> **Task brief**
Whenever the word "runoob" turns up in a line below, that line should be copied.

> **Input data**
__________
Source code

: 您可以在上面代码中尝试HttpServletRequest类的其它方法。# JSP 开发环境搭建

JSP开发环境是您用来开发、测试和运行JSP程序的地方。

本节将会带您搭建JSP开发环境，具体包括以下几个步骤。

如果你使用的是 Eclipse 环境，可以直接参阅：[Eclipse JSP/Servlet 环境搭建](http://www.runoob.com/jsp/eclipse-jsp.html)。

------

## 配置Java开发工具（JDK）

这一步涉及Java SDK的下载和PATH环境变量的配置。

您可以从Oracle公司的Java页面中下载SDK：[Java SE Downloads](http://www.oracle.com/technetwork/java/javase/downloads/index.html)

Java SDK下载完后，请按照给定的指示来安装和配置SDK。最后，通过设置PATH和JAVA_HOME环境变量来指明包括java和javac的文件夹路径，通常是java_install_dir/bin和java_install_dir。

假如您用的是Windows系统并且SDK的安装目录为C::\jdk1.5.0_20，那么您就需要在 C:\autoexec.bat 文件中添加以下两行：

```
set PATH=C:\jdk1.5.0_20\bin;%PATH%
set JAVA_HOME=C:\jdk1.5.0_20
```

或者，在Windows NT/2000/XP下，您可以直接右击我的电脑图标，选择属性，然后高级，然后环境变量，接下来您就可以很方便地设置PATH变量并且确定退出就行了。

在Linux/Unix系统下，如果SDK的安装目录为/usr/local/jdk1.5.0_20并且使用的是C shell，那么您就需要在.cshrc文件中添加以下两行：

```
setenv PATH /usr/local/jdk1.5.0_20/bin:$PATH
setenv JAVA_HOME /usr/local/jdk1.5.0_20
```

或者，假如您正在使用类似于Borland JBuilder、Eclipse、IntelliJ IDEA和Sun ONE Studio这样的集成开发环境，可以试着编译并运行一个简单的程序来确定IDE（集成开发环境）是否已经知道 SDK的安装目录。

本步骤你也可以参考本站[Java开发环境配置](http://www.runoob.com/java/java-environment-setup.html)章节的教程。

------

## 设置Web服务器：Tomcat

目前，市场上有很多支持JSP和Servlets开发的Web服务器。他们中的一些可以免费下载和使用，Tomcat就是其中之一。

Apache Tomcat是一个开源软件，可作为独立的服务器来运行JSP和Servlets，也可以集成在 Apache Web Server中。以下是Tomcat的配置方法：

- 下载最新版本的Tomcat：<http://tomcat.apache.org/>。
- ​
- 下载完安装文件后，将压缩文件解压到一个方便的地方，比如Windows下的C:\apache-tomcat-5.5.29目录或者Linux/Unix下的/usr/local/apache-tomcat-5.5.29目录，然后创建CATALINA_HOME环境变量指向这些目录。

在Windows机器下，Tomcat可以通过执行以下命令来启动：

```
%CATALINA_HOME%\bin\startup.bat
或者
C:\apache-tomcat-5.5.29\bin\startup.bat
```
__________
> **Output of the task**
如果你使用的是 Eclipse 环境，可以直接参阅：[Eclipse JSP/Servlet 环境搭建](http://www.runoob.com/jsp/eclipse-jsp.html)。
本步骤你也可以参考本站[Java开发环境配置](http://www.runoob.com/java/java-environment-setup.html)章节的教程。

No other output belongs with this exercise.